Precedent in our own backyard
The protoplanetary theory says larger gas giants — like Saturn and Jupiter — are formed first due to the availability of gaseous raw material. And they are usually further away from their host star, while smaller and rocky planets like Venus are formed closer to the Sun.
The new theory put forth by University of Warwick scientists says that there are rings and gaps in protoplanetary discs, and it's in these rings where sandwiched planet formation occurs. Between two giant planets in a disc, the flow of dust is restricted. But if that dust somehow manages to escape, it leads to the creation of a smaller, middle planet between the two larger siblings.
"The gaps are where we expect planets to be, and we know from theory work that planets cause dust rings to form just exterior to them," explains Farzana Meru, an associate professor at the University of Warwick's physics department. Notably, the researchers say they have actually found evidence of planetary architecture that supports the sandwiched formation theory.

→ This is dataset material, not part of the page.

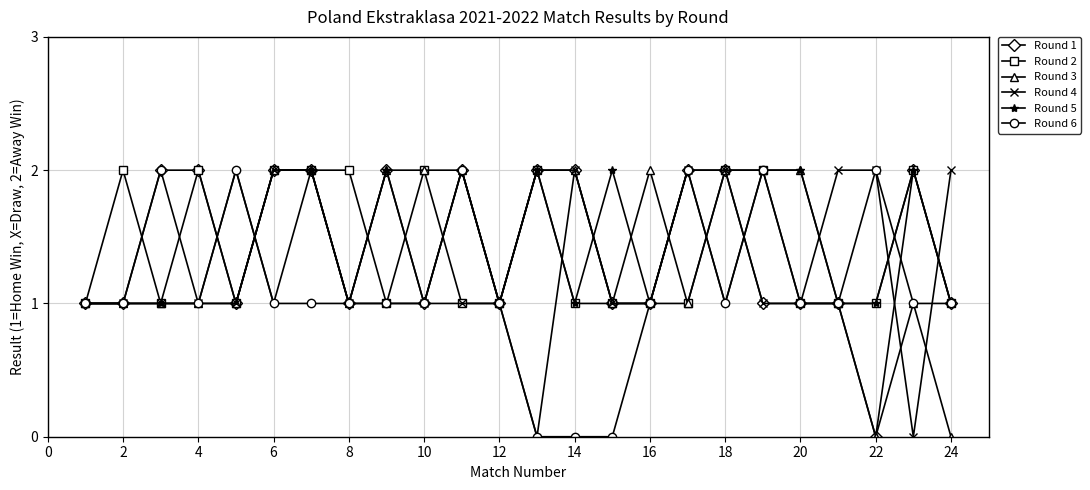

What is the value of the Round 3 point at the 17th from the left?

1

The team says there are examples out there where a smaller planet sitting between two larger planets in a solar system, and their proportions also check out. More importantly, researchers claim that the sandwich theory could very well explain the formation of Mars and Uranus, both of which are flanked by larger planets on each side. While further research is needed, it's an exciting new breakthrough that could unravel a new cosmic process right in the Earth's own solar backyard.